Stephen Geis checked his bank account online and found an unexpected overdraft of $19,000 from his account. Minutes later, his wife called and told him their monthly Fort Worth water bill had arrived in the mail totaling $19,000.

What happened? Error upon error upon error.

His actual water use for the month totaled a measly $22. But he wouldn’t learn that until Watchdog Nation investigated. Geis also never learned the cause of the problem until we told him later. Water Department staffers later tried to explain it to him, but the words they used were so confusing that it made no sense.

As readers of the Dave Lieber Watchdog column in the Fort Worth Star-Telegram first learned, Geis had been billed for 3.6 million gallons of water his family had supposedly used in one month. That’s enough to fill more than five Olympic-size swimming pools.

Put another way, his bill was about 863 times higher than it should have been.

________________________________________

## Job A
Using the article on the water bill, decide whether each of the following statements agrees with it: (i) Geis's actual water use for the month came to $22; (ii) Water Department staffers explained the cause of the problem to Geis before anyone else did; (iii) Geis was billed for 3.6 million gallons of water for one month. Answer yes or no for each, quoting the words of the article that decide it.

(Collection entries)
________________________________________

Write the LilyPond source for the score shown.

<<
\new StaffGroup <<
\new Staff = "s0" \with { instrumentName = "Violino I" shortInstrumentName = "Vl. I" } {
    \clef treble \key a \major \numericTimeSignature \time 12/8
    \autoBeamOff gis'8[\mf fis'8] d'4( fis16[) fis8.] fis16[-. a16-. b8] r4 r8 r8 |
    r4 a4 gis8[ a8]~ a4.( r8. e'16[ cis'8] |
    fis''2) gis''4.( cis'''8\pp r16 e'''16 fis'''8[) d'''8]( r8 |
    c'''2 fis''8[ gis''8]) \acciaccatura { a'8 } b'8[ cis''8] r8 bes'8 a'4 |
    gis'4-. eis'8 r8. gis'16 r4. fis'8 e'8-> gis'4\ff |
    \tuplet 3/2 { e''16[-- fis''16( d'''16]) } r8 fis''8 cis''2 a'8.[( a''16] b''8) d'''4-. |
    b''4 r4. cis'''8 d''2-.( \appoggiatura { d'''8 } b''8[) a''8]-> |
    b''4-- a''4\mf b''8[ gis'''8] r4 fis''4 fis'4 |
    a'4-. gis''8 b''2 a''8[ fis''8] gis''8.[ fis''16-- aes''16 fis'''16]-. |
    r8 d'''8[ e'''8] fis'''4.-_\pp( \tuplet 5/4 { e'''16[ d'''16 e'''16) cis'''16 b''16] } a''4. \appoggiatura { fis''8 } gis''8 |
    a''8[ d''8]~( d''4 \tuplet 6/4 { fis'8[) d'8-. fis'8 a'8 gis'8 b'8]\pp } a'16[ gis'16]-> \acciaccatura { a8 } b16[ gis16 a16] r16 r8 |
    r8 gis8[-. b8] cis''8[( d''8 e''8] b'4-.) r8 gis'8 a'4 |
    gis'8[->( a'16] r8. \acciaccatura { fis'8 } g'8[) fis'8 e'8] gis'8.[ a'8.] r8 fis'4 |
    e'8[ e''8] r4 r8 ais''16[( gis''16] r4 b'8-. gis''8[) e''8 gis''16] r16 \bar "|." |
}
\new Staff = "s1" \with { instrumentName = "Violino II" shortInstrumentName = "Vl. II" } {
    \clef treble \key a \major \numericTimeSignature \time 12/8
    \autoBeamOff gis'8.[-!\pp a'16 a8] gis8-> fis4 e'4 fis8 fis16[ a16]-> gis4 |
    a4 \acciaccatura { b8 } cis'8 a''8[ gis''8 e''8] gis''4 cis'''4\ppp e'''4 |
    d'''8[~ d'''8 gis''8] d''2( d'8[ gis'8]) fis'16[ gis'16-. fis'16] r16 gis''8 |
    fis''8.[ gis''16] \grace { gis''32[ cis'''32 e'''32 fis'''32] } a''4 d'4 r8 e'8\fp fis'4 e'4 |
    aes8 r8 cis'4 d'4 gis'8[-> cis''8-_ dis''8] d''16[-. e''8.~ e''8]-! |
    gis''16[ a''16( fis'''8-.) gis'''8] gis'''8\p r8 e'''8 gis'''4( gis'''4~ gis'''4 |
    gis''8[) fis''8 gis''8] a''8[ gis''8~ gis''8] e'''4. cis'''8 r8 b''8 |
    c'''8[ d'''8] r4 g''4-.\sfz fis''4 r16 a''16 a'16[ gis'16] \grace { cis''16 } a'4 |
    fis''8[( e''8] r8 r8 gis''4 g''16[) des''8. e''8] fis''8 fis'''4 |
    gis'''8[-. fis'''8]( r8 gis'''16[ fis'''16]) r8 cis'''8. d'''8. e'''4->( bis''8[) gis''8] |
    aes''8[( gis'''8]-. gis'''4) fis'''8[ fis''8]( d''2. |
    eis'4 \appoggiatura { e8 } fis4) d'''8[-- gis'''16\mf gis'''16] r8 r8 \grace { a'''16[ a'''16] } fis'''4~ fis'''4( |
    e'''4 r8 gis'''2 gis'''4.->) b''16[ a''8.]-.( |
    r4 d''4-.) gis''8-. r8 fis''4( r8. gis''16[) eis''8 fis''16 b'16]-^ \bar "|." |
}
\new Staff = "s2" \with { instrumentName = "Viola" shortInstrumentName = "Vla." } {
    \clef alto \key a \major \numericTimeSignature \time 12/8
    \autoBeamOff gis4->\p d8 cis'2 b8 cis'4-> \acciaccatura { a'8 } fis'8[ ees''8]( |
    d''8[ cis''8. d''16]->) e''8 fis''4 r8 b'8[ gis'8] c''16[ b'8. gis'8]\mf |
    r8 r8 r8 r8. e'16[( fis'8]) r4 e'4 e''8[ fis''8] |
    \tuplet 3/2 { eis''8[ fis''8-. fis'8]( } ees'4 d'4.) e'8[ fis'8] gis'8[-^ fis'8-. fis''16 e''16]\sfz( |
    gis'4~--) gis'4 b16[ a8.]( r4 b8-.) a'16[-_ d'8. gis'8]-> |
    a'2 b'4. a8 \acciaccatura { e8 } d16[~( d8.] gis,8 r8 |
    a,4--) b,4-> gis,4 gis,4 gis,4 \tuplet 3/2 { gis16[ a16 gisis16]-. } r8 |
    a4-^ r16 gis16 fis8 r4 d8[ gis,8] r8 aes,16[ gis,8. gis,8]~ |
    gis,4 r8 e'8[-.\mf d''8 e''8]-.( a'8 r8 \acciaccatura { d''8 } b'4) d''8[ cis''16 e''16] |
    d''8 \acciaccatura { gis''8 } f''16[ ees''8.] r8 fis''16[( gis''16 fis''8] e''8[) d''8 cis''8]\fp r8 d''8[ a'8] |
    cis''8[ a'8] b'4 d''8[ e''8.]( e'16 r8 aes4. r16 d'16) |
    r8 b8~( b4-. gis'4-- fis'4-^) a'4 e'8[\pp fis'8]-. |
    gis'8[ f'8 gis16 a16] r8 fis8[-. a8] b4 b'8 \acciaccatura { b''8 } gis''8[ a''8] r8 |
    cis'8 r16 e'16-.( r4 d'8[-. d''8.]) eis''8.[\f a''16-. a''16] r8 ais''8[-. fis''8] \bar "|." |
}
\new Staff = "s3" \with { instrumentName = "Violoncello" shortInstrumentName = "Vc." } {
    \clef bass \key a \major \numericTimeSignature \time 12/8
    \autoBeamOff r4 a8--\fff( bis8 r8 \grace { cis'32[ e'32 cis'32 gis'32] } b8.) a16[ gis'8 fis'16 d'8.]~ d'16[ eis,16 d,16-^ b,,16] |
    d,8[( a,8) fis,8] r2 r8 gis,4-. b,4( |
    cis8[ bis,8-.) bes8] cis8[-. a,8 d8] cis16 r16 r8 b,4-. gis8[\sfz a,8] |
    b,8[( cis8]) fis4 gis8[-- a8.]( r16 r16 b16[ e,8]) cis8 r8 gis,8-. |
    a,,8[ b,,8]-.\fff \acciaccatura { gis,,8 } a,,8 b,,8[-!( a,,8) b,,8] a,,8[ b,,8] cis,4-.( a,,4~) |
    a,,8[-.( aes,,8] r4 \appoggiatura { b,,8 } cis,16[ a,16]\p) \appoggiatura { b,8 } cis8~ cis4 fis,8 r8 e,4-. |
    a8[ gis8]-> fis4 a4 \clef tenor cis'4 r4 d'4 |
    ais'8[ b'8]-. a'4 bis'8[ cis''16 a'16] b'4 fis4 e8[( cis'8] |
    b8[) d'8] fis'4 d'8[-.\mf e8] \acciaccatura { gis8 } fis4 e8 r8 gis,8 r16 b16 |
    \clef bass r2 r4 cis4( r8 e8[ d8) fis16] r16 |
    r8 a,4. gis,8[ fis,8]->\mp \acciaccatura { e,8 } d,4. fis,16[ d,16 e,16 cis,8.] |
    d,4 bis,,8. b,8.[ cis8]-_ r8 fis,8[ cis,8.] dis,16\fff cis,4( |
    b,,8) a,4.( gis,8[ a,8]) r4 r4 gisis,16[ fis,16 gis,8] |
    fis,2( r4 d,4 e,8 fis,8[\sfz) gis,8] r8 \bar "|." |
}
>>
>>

________________________________________

## Job B
Show every line of the records that contains the string "numericTimeSignature", with case counting in the match.

## Full answer A
(i) Yes: "His actual water use for the month totaled a measly $22."
(ii) No: "Geis also never learned the cause of the problem until we told him later."
(iii) Yes: "Geis had been billed for 3.6 million gallons of water his family had supposedly used in one month."

## Full answer B
    \clef treble \key a \major \numericTimeSignature \time 12/8
    \clef treble \key a \major \numericTimeSignature \time 12/8
    \clef alto \key a \major \numericTimeSignature \time 12/8
    \clef bass \key a \major \numericTimeSignature \time 12/8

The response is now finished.